Совершив эти действия, он замкнет круг преступлений, лжи, вины и наказания. Его жизнь после этого навсегда изменится, но наконец-то она станет его жизнью. Он хочет этого.
Гидеон не имел ни малейшего понятия о том, который пробил час, когда он наконец прибыл на Чалкот-сквер. Он промок до нитки, долгие скитания по городу обессилили его. Но теперь, когда картина его прошлого и настоящего была восстановлена, а на ближайшее будущее составлен план действий, в душе Гидеона впервые за долгое время возникло ощущение покоя. И все-таки последние ярды показались ему бесконечными. Когда он преодолел их, ему пришлось чуть ли не втаскивать себя на крыльцо, цепляясь за перила. Привалившись к двери, он стал искать по карманам ключи.
Связки ключей не было. Он нахмурился. Прокрутил в голове события дня. Вышел из дома он с ключами, потому что ехал на машине. Он поехал в Темпл, чтобы поговорить с Крессуэлл-Уайтом, а после этого отправился к отцу, где…
Либби, вспомнил он. Это она вела машину. Она была с ним. В какой-то момент — как давно это было! — он попросил Либби оставить его, и она выполнила его просьбу. Следуя его указаниям, она взяла его машину. Значит, связка с ключами у нее.
Он развернулся на крыльце, чтобы спуститься к ней в квартиру, но вдруг входная дверь его дома распахнулась.
— Гидеон! — воскликнула Либби. — Какого черта? Ты что, не мог взять такси? Почему ты не позвонил мне? Я бы приехала… Слушай, звонил тот коп, что приходил к тебе поговорить насчет твоего дяди, помнишь? Я не стала снимать трубку, но он оставил сообщение, хочет, чтобы ты ему позвонил. С тобой все… Черт, что же ты не позвонил мне?
Не умолкая ни на секунду, она широко распахнула дверь и втащила Гидеона в дом. Они двинулись к лестнице. Гидеон молчал. Либби продолжала говорить, как будто на все свои вопросы она получала ответы.

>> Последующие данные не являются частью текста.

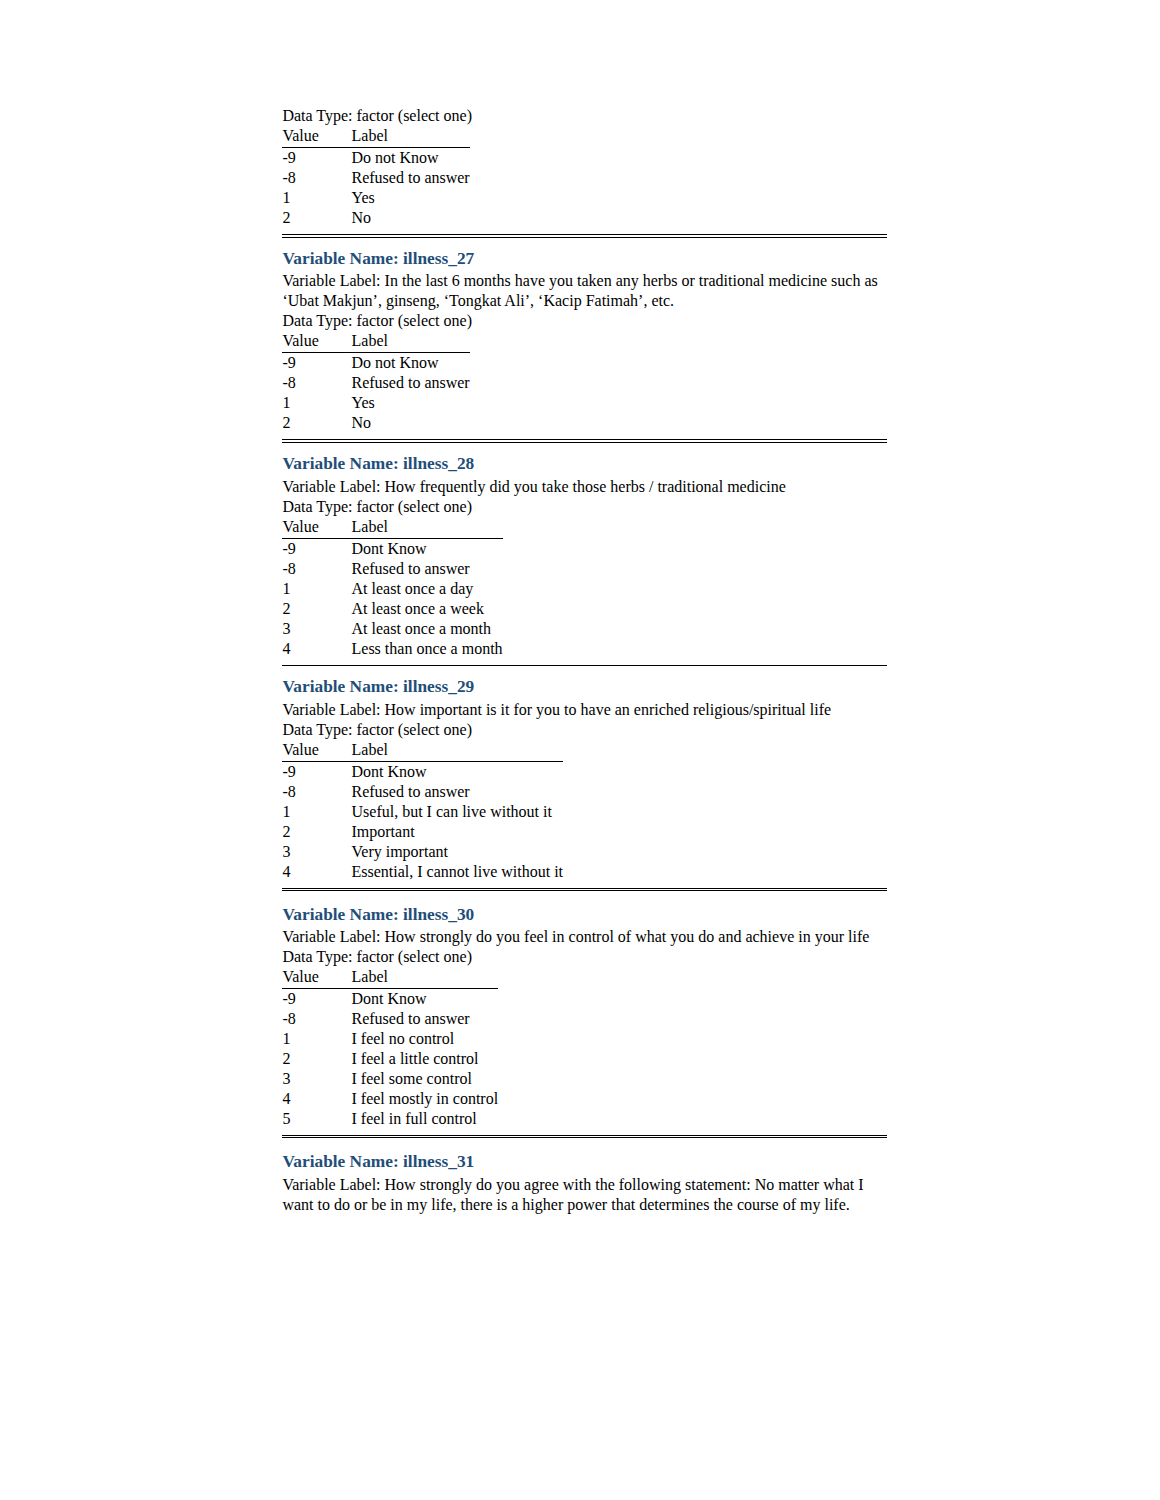Data Type: factor (select one)
| Value | Label |
| -9 | Do not Know |
| -8 | Refused to answer |
| 1 | Yes |
| 2 | No |
Variable Name: illness_27
Variable Label: In the last 6 months have you taken any herbs or traditional medicine such as ‘Ubat Makjun’, ginseng, ‘Tongkat Ali’, ‘Kacip Fatimah’, etc.
Data Type: factor (select one)
| Value | Label |
| -9 | Do not Know |
| -8 | Refused to answer |
| 1 | Yes |
| 2 | No |
Variable Name: illness_28
Variable Label: How frequently did you take those herbs / traditional medicine
Data Type: factor (select one)
| Value | Label |
| -9 | Dont Know |
| -8 | Refused to answer |
| 1 | At least once a day |
| 2 | At least once a week |
| 3 | At least once a month |
| 4 | Less than once a month |
Variable Name: illness_29
Variable Label: How important is it for you to have an enriched religious/spiritual life
Data Type: factor (select one)
| Value | Label |
| -9 | Dont Know |
| -8 | Refused to answer |
| 1 | Useful, but I can live without it |
| 2 | Important |
| 3 | Very important |
| 4 | Essential, I cannot live without it |
Variable Name: illness_30
Variable Label: How strongly do you feel in control of what you do and achieve in your life
Data Type: factor (select one)
| Value | Label |
| -9 | Dont Know |
| -8 | Refused to answer |
| 1 | I feel no control |
| 2 | I feel a little control |
| 3 | I feel some control |
| 4 | I feel mostly in control |
| 5 | I feel in full control |
Variable Name: illness_31
Variable Label: How strongly do you agree with the following statement: No matter what I want to do or be in my life, there is a higher power that determines the course of my life.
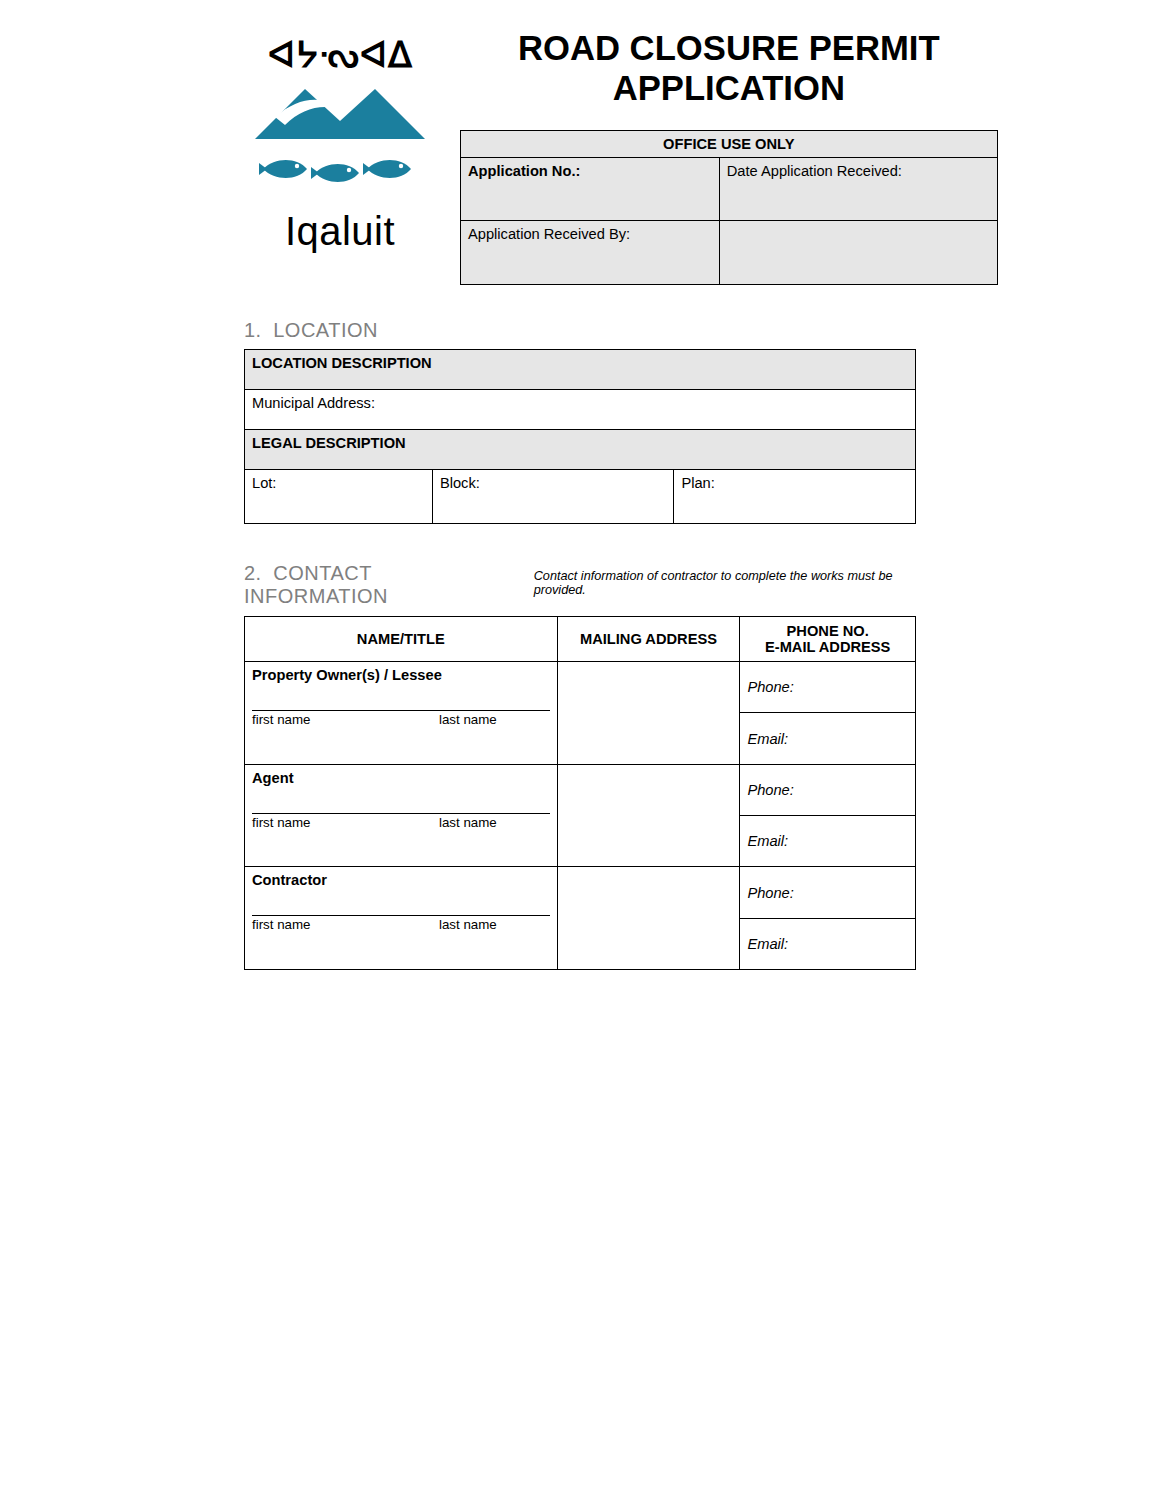ᐊᔭᔝᐊᐃ
Iqaluit
ROAD CLOSURE PERMIT
APPLICATION
| OFFICE USE ONLY |
| --- |
| Application No.: | Date Application Received: |
| Application Received By: | |
1. LOCATION
| LOCATION DESCRIPTION |
| Municipal Address: |
| LEGAL DESCRIPTION |
| Lot: | Block: | Plan: |
2. CONTACT INFORMATION
Contact information of contractor to complete the works must be provided.
| NAME/TITLE | MAILING ADDRESS | PHONE NO. E-MAIL ADDRESS |
| --- | --- | --- |
| Property Owner(s) / Lessee first name last name | | Phone: |
| Email: |
| Agent first name last name | | Phone: |
| Email: |
| Contractor first name last name | | Phone: |
| Email: |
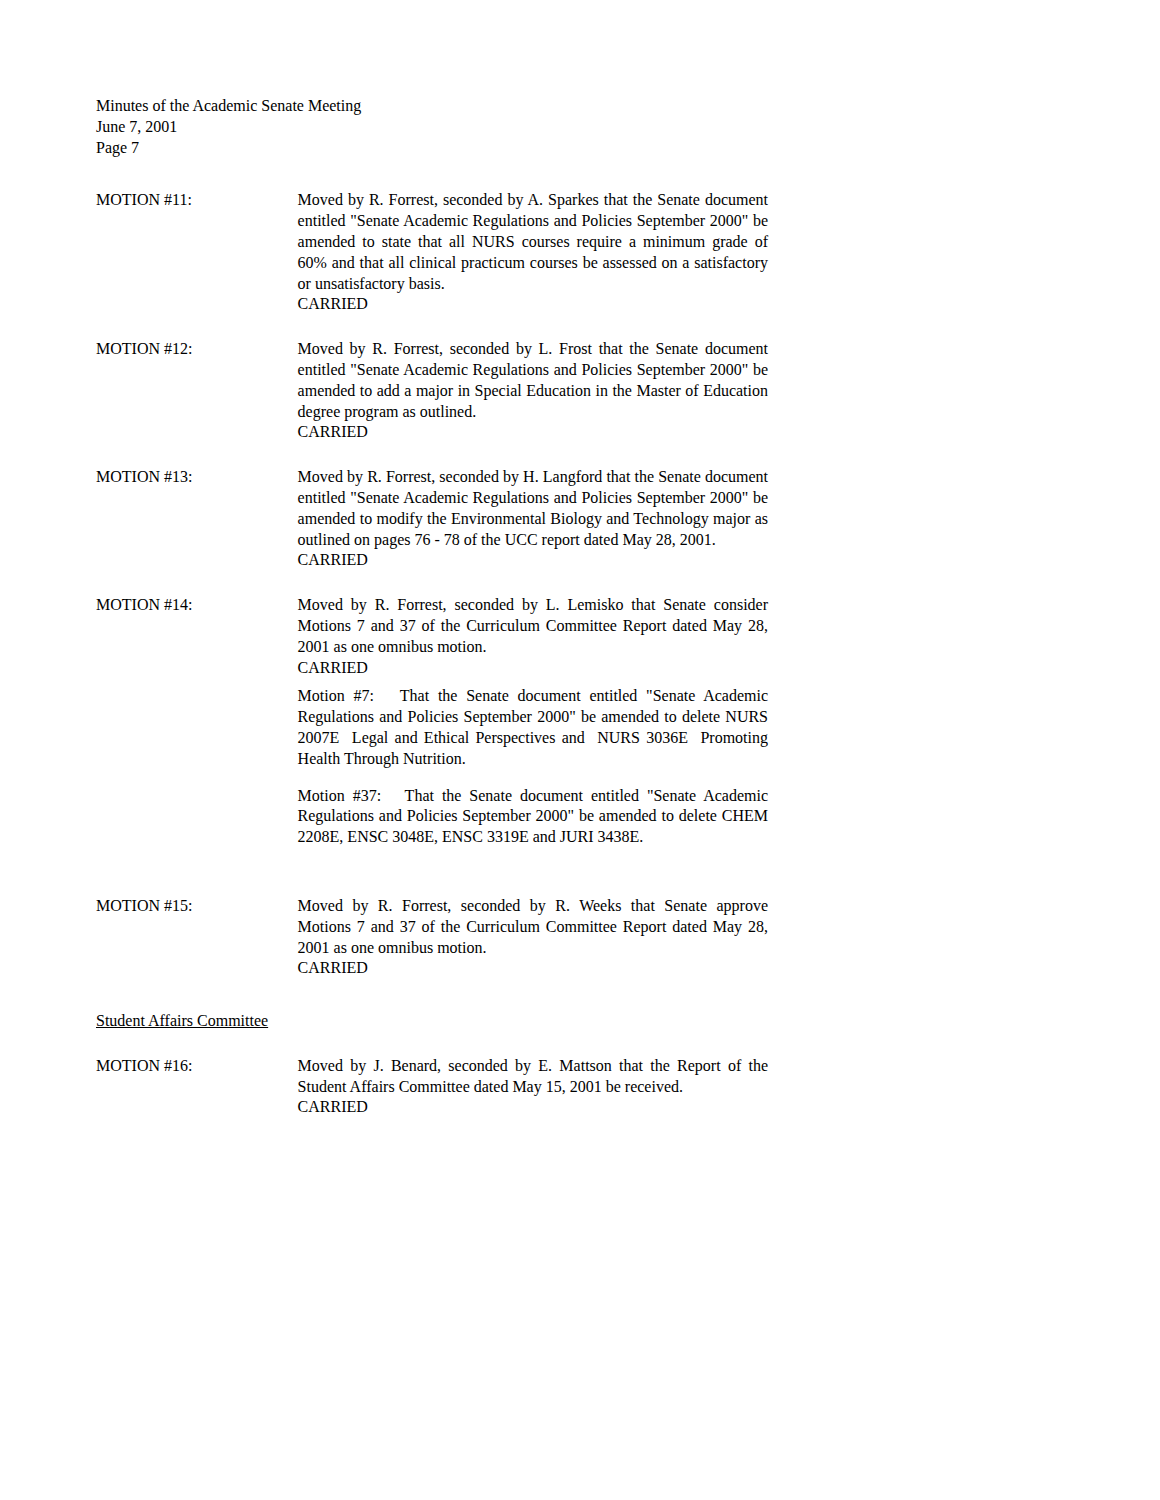Minutes of the Academic Senate Meeting
June 7, 2001
Page 7
| MOTION #11: | Moved by R. Forrest, seconded by A. Sparkes that the Senate document entitled "Senate Academic Regulations and Policies September 2000" be amended to state that all NURS courses require a minimum grade of 60% and that all clinical practicum courses be assessed on a satisfactory or unsatisfactory basis. CARRIED |
| MOTION #12: | Moved by R. Forrest, seconded by L. Frost that the Senate document entitled "Senate Academic Regulations and Policies September 2000" be amended to add a major in Special Education in the Master of Education degree program as outlined. CARRIED |
| MOTION #13: | Moved by R. Forrest, seconded by H. Langford that the Senate document entitled "Senate Academic Regulations and Policies September 2000" be amended to modify the Environmental Biology and Technology major as outlined on pages 76 - 78 of the UCC report dated May 28, 2001. CARRIED |
| MOTION #14: | Moved by R. Forrest, seconded by L. Lemisko that Senate consider Motions 7 and 37 of the Curriculum Committee Report dated May 28, 2001 as one omnibus motion. CARRIED Motion #7: That the Senate document entitled "Senate Academic Regulations and Policies September 2000" be amended to delete NURS 2007E Legal and Ethical Perspectives and NURS 3036E Promoting Health Through Nutrition. Motion #37: That the Senate document entitled "Senate Academic Regulations and Policies September 2000" be amended to delete CHEM 2208E, ENSC 3048E, ENSC 3319E and JURI 3438E. |
| MOTION #15: | Moved by R. Forrest, seconded by R. Weeks that Senate approve Motions 7 and 37 of the Curriculum Committee Report dated May 28, 2001 as one omnibus motion. CARRIED |
Student Affairs Committee
| MOTION #16: | Moved by J. Benard, seconded by E. Mattson that the Report of the Student Affairs Committee dated May 15, 2001 be received. CARRIED |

— Ну-ка, Гид, обопрись об меня. Вот так. Где ты был? Ты дождался папу? Вы с ним поговорили? Все хорошо?
Они взобрались на второй этаж. Гидеон хотел повернуть к музыкальной комнате, но Либби направила его в кухню.
— Тебе нужно выпить горячего чая, — сказала она. — Или супу. Или… Садись. Давай я приготовлю тебе чего-нибудь.